Sakamotos Buch scheint die japanische Bevölkerung jedoch nicht nachhaltig beeinflusst zu haben. Laut einer Regierungsumfrage aus dem Jahr 2009 sprechen sich immerhin 86% der Japaner für die Aufrechterhaltung der Todesstrafe aus. Ogawa Toshio, der seit Januar 2012 den Posten des Justizministers innehat, begründet auf dieser Umfrage die Legitimität der Todesstrafe, die „das Recht und de[n] Anspruch auf Bestrafung in den Händen der Bürger“ darstelle. Diese Argumentation erlaubt eine „ideelle Demokratisierung“ der Problematik. Trifft man eine Entscheidung dieses Ausmaßes durch direkte Demokratie, so löst sich die Verantwortlichkeit einer einzelnen Person auf und wird auf ein ganzes Volk verteilt. Man macht alle Menschen zu gleichen Teilen verantwortlich und die Grenze zwischen Opfer und Täter beginnt zu verschwimmen.

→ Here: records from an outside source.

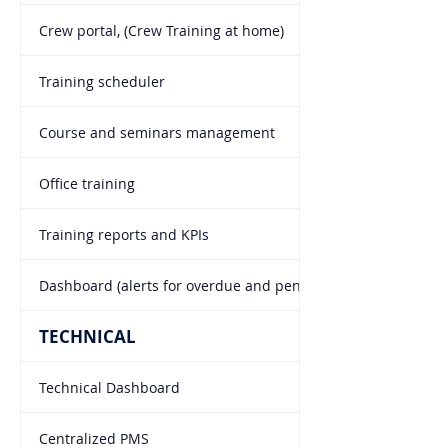
Crew portal, (Crew Training at home)
Training scheduler
Course and seminars management
Office training
Training reports and KPIs
Dashboard (alerts for overdue and pending trainings)
TECHNICAL
Technical Dashboard
Centralized PMS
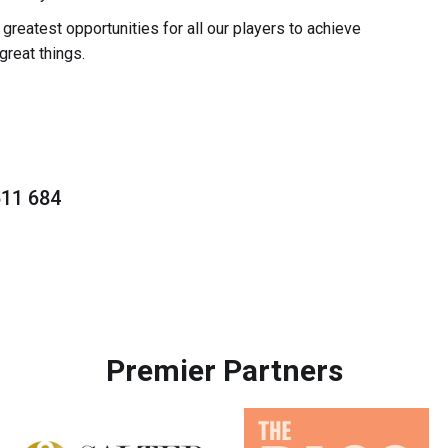
reatest opportunities for all our players to achieve
great things.
511 684
Premier Partners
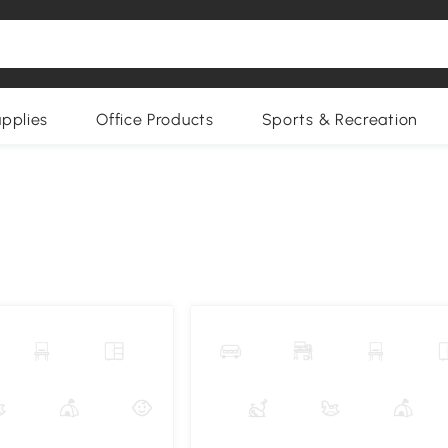
upplies
Office Products
Sports & Recreation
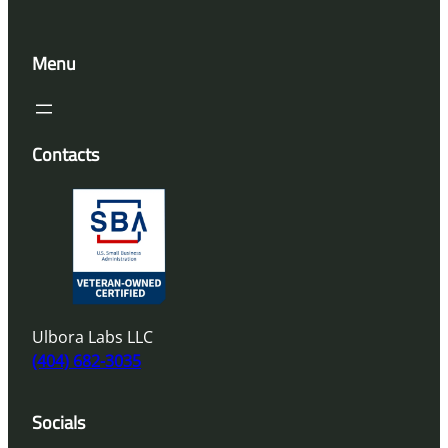
Menu
Contacts
Ulbora Labs LLC
(404) 682-3035
Socials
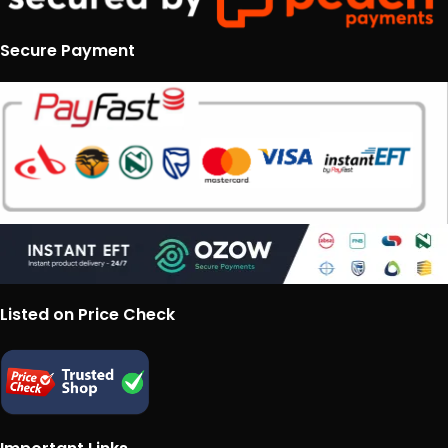
Secure Payment
Listed on Price Check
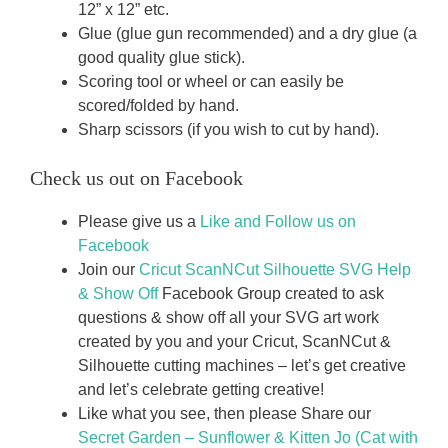
12” x 12” etc.
Glue (glue gun recommended) and a dry glue (a
good quality glue stick).
Scoring tool or wheel or can easily be
scored/folded by hand.
Sharp scissors (if you wish to cut by hand).
Check us out on Facebook
Please give us a
Like and Follow us on
Facebook
Join our
Cricut ScanNCut Silhouette SVG Help
& Show Off
Facebook Group created to ask
questions & show off all your SVG art work
created by you and your Cricut, ScanNCut &
Silhouette cutting machines – let’s get creative
and let’s celebrate getting creative!
Like what you see, then please Share our
Secret Garden – Sunflower & Kitten Jo (Cat with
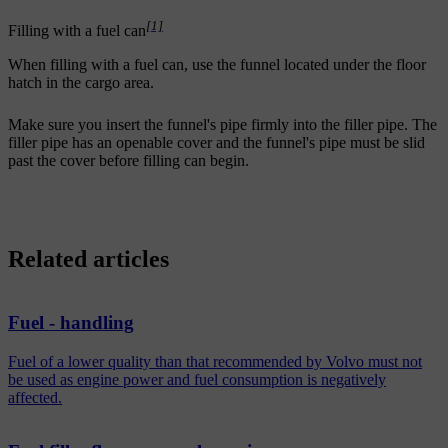
[1]
Filling with a fuel can
When filling with a fuel can, use the funnel located under the floor
hatch in the cargo area.
Make sure you insert the funnel's pipe firmly into the filler pipe. The
filler pipe has an openable cover and the funnel's pipe must be slid
past the cover before filling can begin.
Related articles
Fuel - handling
Fuel of a lower quality than that recommended by Volvo must not
be used as engine power and fuel consumption is negatively
affected.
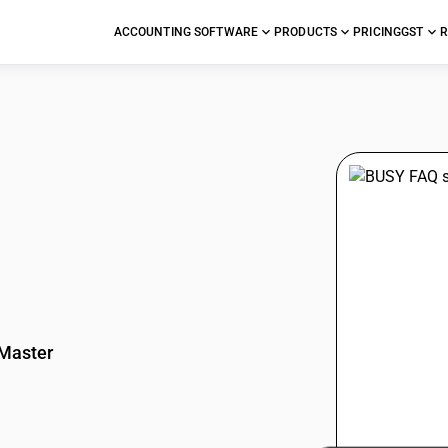
ACCOUNTING SOFTWARE
PRODUCTS
PRICING
GST
R
stions
Master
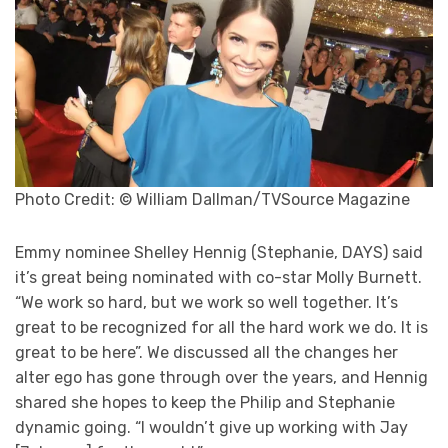
Photo Credit: © William Dallman/TVSource Magazine
Emmy nominee Shelley Hennig (Stephanie, DAYS) said
it’s great being nominated with co-star Molly Burnett.
“We work so hard, but we work so well together. It’s
great to be recognized for all the hard work we do. It is
great to be here”. We discussed all the changes her
alter ego has gone through over the years, and Hennig
shared she hopes to keep the Philip and Stephanie
dynamic going. “I wouldn’t give up working with Jay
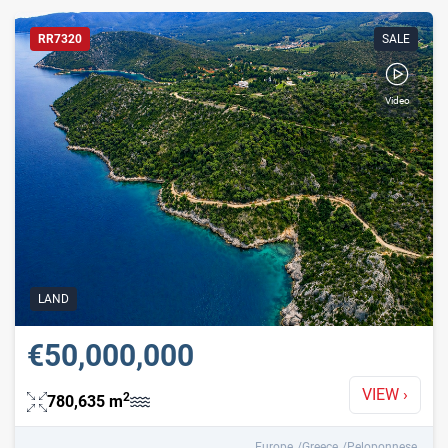
RR7320
SALE
Video
Mobility Friendly
Waterfront
With Video
With Virtual Tour
LAND
€50,000,000
VIEW
›
2
780,635
m
Europe
Greece
Peloponnese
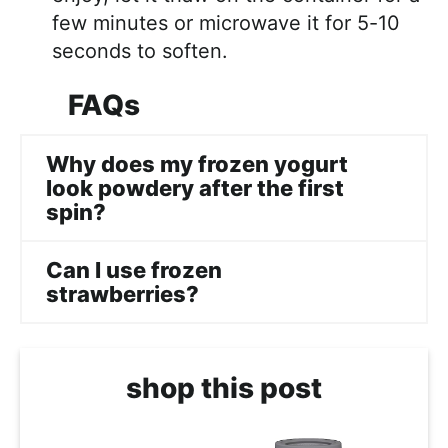
few minutes or microwave it for 5-10
seconds to soften.
FAQs
Why does my frozen yogurt
look powdery after the first
spin?
Can I use frozen
strawberries?
shop this post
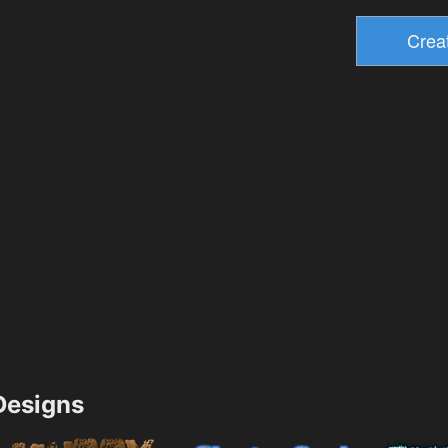
esigns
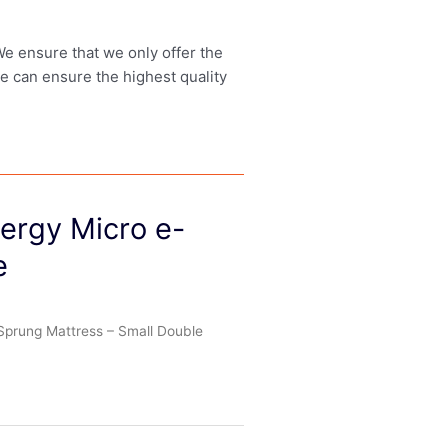
 We ensure that we only offer the
we can ensure the highest quality
lergy Micro e-
e
 Sprung Mattress – Small Double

Diese zugrunde liegende Absurdität wurde bereits in einem der frühen japanischen Filme der Sechzigerjahre porträtiert. In einer Zeit, die von Demonstrationsbewegungen und dem gewalttätigen Widerstand gegen staatliche Autorität geprägt war, entstand unter der Regie von Oshima Nagisa der Film „Tod durch Erhängen“. In diesem wird ein junger Koreaner erhängt, überlebt jedoch wider Erwarten die eigene Exekution. Da er jegliche Erinnerung an sein früheres Leben und die von ihm verübten Morde verloren hat, sehen sich die für die Hinrichtung zuständigen Personen gezwungen, ihm die eigene Schuld verständlich zu machen. Die Hinrichtenden sind auf seine Einsicht angewiesen, da sie sich nur dann nicht selbst als Mörder fühlen können. Im Laufe des Films gehen sie in ihrer wachsenden Verzweiflung sogar so weit, dass sie die Morde nachstellen und damit auch zu Tätern werden. Die Frage der Verantwortlichkeit verschwindet also nicht in ihrer Aufteilung, sondern bleibt bestehen und macht alle Menschen zu Mördern.
Sowohl bei Oshimas wie auch Sakamotos Werk handelt es sich um eine beeindruckende Darstellung der Realität der Todesstrafe. Der Rückhalt der Bevölkerung scheint jedoch weiterhin sehr stark zu sein und es bleibt zu erwarten, wie sich dieser Trend im Laufe der nächsten Jahre entwickeln wird. Solange die Todesstrafe als Option des Strafvollzugs gesehen wird, mutet das Motto des Justizministers Ogawa, „Sanft zum Menschen, hart zur Ungerechtigkeit“, letztendlich aber zynisch an.